→ **JOB**
Once the records have been read, set every one down as it stands.

(DATASET EXCERPTS)

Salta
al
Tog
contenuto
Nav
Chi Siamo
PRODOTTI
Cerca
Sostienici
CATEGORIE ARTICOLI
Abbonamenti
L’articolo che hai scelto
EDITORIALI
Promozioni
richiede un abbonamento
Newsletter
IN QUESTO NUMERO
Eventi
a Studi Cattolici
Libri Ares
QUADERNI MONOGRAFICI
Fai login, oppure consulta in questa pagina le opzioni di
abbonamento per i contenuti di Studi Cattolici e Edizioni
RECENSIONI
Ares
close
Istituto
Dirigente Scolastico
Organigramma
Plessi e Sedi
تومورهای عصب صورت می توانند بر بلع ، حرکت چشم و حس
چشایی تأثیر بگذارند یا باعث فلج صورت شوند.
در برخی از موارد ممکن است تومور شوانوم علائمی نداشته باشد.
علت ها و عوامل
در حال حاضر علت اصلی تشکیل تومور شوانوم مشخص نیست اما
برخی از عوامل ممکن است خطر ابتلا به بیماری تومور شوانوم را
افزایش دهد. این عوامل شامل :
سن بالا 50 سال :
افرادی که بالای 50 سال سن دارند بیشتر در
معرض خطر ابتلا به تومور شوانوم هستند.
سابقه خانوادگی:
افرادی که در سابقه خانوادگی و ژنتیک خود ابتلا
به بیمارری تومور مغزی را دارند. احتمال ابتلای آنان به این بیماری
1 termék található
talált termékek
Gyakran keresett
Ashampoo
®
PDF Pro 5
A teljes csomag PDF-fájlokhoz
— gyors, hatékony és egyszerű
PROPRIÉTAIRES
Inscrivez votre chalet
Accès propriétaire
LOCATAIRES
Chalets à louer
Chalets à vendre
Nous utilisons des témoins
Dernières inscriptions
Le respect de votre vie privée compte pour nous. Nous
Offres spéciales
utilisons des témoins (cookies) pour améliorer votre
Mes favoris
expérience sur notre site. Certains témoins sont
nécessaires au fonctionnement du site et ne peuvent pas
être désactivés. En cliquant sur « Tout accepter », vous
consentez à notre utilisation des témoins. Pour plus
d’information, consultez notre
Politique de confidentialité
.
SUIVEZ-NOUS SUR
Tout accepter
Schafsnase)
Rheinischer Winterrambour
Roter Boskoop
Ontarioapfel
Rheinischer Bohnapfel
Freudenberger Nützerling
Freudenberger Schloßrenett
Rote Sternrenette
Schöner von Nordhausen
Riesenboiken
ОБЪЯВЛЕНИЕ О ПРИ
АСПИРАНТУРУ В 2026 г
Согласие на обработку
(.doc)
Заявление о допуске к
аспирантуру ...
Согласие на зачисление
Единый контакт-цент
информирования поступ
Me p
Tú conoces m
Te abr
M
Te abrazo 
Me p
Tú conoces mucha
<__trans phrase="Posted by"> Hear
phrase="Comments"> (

(End DATASET EXCERPTS)

→ **THE ANSWER**
Salta
al
Tog
contenuto
Nav
Chi Siamo
PRODOTTI
Cerca
Sostienici
CATEGORIE ARTICOLI
Abbonamenti
L’articolo che hai scelto
EDITORIALI
Promozioni
richiede un abbonamento
Newsletter
IN QUESTO NUMERO
Eventi
a Studi Cattolici
Libri Ares
QUADERNI MONOGRAFICI
Fai login, oppure consulta in questa pagina le opzioni di
abbonamento per i contenuti di Studi Cattolici e Edizioni
RECENSIONI
Ares
close
Istituto
Dirigente Scolastico
Organigramma
Plessi e Sedi
تومورهای عصب صورت می توانند بر بلع ، حرکت چشم و حس
چشایی تأثیر بگذارند یا باعث فلج صورت شوند.
در برخی از موارد ممکن است تومور شوانوم علائمی نداشته باشد.
علت ها و عوامل
در حال حاضر علت اصلی تشکیل تومور شوانوم مشخص نیست اما
برخی از عوامل ممکن است خطر ابتلا به بیماری تومور شوانوم را
افزایش دهد. این عوامل شامل :
سن بالا 50 سال :
افرادی که بالای 50 سال سن دارند بیشتر در
معرض خطر ابتلا به تومور شوانوم هستند.
سابقه خانوادگی:
افرادی که در سابقه خانوادگی و ژنتیک خود ابتلا
به بیمارری تومور مغزی را دارند. احتمال ابتلای آنان به این بیماری
1 termék található
talált termékek
Gyakran keresett
Ashampoo
®
PDF Pro 5
A teljes csomag PDF-fájlokhoz
— gyors, hatékony és egyszerű
PROPRIÉTAIRES
Inscrivez votre chalet
Accès propriétaire
LOCATAIRES
Chalets à louer
Chalets à vendre
Nous utilisons des témoins
Dernières inscriptions
Le respect de votre vie privée compte pour nous. Nous
Offres spéciales
utilisons des témoins (cookies) pour améliorer votre
Mes favoris
expérience sur notre site. Certains témoins sont
nécessaires au fonctionnement du site et ne peuvent pas
être désactivés. En cliquant sur « Tout accepter », vous
consentez à notre utilisation des témoins. Pour plus
d’information, consultez notre
Politique de confidentialité
.
SUIVEZ-NOUS SUR
Tout accepter
Schafsnase)
Rheinischer Winterrambour
Roter Boskoop
Ontarioapfel
Rheinischer Bohnapfel
Freudenberger Nützerling
Freudenberger Schloßrenett
Rote Sternrenette
Schöner von Nordhausen
Riesenboiken
ОБЪЯВЛЕНИЕ О ПРИ
АСПИРАНТУРУ В 2026 г
Согласие на обработку
(.doc)
Заявление о допуске к
аспирантуру ...
Согласие на зачисление
Единый контакт-цент
информирования поступ
Me p
Tú conoces m
Te abr
M
Te abrazo 
Me p
Tú conoces mucha
<__trans phrase="Posted by"> Hear
phrase="Comments"> (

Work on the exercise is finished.